* BRIEF 1 *
According to the text on WRRI completion reports, what was determined to be a potential source of mercury in the Rio Grande basin?
* BRIEF 2 *
Do the following statements agree with the text on WRRI completion reports? For each, answer yes or no and quote the deciding words of the text.
(a) The WRRI homepage already provides the full text of each new report.
(b) Elevated mercury concentrations were found in the upstream portion of Caballo Reservoir.
(c) The ferrate method for arsenic removal is described as an expensive approach.
* BRIEF 3 *
Can you pick up the text on WRRI completion reports from where it stops?

* GIVEN TEXT *
————————

The WRRI homepage (http://wrri.nmsu.edu) contains a list of all published completion reports along with each report's abstract. In the near future, the Institute hopes to provide, via its homepage, the full text of each new report.
Four completion reports were published recently. For copies of the reports, contact the WRRI at 646-1813.
The researchers found elevated concentrations of both organic and inorganic forms of mercury in the upstream portion of Caballo Reservoir, and this finding lead to a continued investigation of Elephant Butte Reservoir and Rio Grande water coming into Caballo Reservoir. High levels of biologically available methylmercury in the upper section of Caballo Reservoir are attributed to the discharge of anoxic Elephant Butte waters to the Rio Grande.
The study determined a potential source of mercury in the Rio Grande basin to be atmospheric deposition. Further study is needed to describe Hg concentrations in runoff from the Black Range watershed entering the Rio Grande and Caballo Reservoir and to determine the influence of Elephant Butte Reservoir on the Hg cycle in Caballo Reservoir.
Dr. Michael Johnson and his graduate assistants have developed new chemical procedures using ferrate [iron(VI)] to remove extremely low concentrations of arsenic and arsenic-containing compounds from water. This report describes the method used by the researchers to determine the ability of ferrate to remediate arsenic. The method provides an inexpensive approach to meet new drinking water regulations where acceptable levels of arsenic may reach as low as 2 ppb.

————————

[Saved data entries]
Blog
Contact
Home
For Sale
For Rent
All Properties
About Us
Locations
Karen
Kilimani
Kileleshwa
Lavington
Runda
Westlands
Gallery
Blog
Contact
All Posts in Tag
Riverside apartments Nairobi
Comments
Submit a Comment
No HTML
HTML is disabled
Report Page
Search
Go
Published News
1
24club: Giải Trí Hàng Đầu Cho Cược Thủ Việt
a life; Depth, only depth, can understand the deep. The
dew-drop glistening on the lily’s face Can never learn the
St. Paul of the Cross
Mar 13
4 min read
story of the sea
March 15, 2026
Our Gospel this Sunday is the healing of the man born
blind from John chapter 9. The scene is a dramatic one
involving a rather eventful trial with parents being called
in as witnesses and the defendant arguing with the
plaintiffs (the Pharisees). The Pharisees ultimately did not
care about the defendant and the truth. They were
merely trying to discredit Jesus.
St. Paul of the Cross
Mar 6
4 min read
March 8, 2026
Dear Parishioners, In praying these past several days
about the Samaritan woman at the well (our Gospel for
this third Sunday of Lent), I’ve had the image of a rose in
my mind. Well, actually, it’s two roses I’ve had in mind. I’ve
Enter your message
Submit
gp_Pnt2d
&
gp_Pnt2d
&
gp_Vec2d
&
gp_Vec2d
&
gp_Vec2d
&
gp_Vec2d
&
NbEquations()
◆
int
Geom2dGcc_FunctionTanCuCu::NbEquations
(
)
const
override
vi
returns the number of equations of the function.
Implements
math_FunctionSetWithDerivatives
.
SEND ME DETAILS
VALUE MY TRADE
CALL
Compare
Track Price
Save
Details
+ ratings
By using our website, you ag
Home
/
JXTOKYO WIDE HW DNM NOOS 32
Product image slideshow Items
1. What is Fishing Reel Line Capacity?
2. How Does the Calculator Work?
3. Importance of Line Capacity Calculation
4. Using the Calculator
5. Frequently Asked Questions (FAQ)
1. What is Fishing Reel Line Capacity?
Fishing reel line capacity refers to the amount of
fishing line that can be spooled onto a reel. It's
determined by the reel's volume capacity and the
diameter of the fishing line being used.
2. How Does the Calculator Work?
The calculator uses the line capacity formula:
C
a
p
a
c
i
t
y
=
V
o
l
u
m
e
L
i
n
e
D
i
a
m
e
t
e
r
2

————————

* REPLY 1 *
Atmospheric deposition.

* REPLY 2 *
(a) No: "In the near future, the Institute hopes to provide, via its homepage, the full text of each new report."
(b) Yes: "elevated concentrations of both organic and inorganic forms of mercury in the upstream portion of Caballo Reservoir"
(c) No: "The method provides an inexpensive approach"

* REPLY 3 *
Based on the information collected during the Las Nutrias Groundwater Project, typical agricultural cropping, water, nutrient, and pesticide management practices do not appear to pose a broad threat to shallow groundwater in the Rio Grande Valley. Due to large dilution by ambient groundwater (whose source includes mountain-front recharge, infiltration losses from the Rio Grande, and recharge from other agricultural fields), temporary spikes in field drainage chemical concentrations are rapidly diluted below regulatory levels.
One hundred years of actual precipitation data collected from Las Cruces were used as an input to a one-dimensional numerical model to explore this concept. Four soil textures were simulated in soil profiles, some barren and some vegetated. Climate conditions supporting the initiation of recharge include both single, very large rainfall events and gradual soil moisture content increases. Recharge periods ended if two consecutive years had below average rainfall. El Nino conditions did not correlate well with the five recharge periods studied, but Eastern Pacific cyclones were responsible for the two single, largest rainfall events, both of which initiated major recharge periods and may be responsible for the continuance of other periods as well.